If, on the other hand, there was no surplus of money in the past, the claim means that the pension insurance funds will find their accounts owerflowing with money virtually overnight. Unfortunately, no one, except the cabinet ministers, can find any acceptable reason for that to happen right now, when there have been absolutely no changes in the sector.
There is only one way to fill the depleted funds - curbing untaxed employment and increasing employment through proper channels. This is something those in power are fully aware of, but the two simple measures require a radical change of present practices. What is needed is the creation of such legal and financial conditions wherein all forms of private ownership would be maximally stimulated and existing regulations applied to all equally, regardless of political, or any other suitability.
Such a radical move would deal a death blow to the existing parallel system, wherein politics, monopolies controlled by state-run companies, mass smuggling of the most profitable goods over unchecked borders and tax evasion are intermixed. The problem is that the current government is built on this very foundation and, once this foundation is eliminated, incumbent government officials on all levels would disappear with it. This is why the fierce struggle "to defend pensioners' interests" in the two legislatures does not serve to protect the elderly, but lucrative businesses belonging to a select few, who can make profit only in a state of chaos.
Of course, the required changes to the law on pension insurance funds would have to be passed, and it is not important whether it will take place in seven days or in seven months. They would eventually be passed not because of the international community, but because there is no alternative. The World Bank's and the International Monetary Fund's threats to stop over US$100 million in support to Bosnia should not be taken for granted. It is highly unlikely that such drastic measures, including a decision not to extend a stand-by arrangement with the IMF, would take place so swiftly, and certainly not before the election. According to well-informed sources, officials of the Sarajevo-based offices of the above institutions are not as concerned as one would expect given that what is at stake. A decision on the severity of the penalty for disobendience, if made at all, will come from Washington, where the head offices of the World Bank, the IMF and other important institutions are located. In making it, political arguments, in addition to economic and financial ones, will certainly play an important role.
Trouble is, mere mortals in Bosnia do not need a worse punishment than the preservation of the current state of affairs. There are no signs of any serious economic recovery, the number of companies facing closure is increasing by the day, as is the number of workers whose jobs are insecure. There are no new jobs, and people who are employed receive their pay checks ever more irregularly. This is to say that with or without the adoption of changes to the pension insurance laws, a bleak future is in store for pensioners, because the funds intended for them, as well as other budgets, will have less money available.
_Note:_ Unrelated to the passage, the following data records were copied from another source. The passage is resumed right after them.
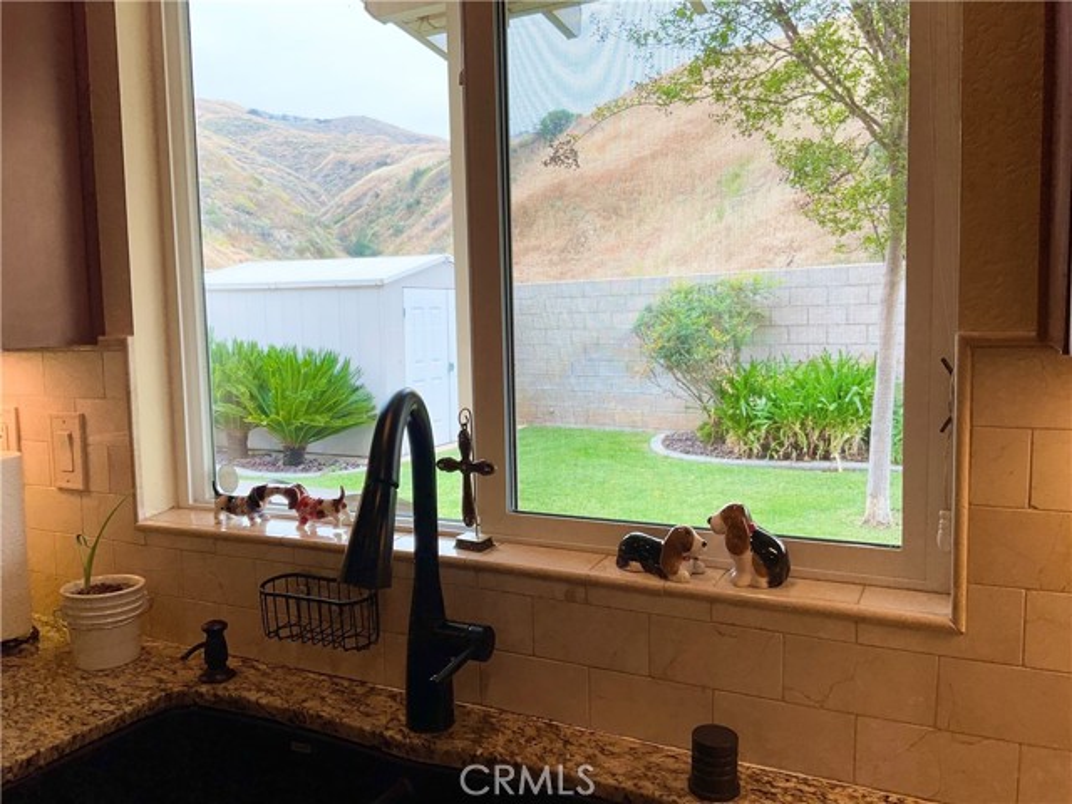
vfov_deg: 48.2
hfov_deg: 61.7
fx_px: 898
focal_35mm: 29
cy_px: 402
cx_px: 536
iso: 16
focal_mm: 3
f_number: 1.8
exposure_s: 1/141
In the end someone will have to be held responsible, and pensioners seem to be the ideal scapegoat. "It is all because of you," the government might well say. "This happened because you wanted us to protect your interests, that is, your income." In such a case, the list of culprits could also include the World Bank, the International Monetary Fund, and the whole international community as well, because it "refused to give us money." All will be to blame except, of course, for the national oligarchies in power.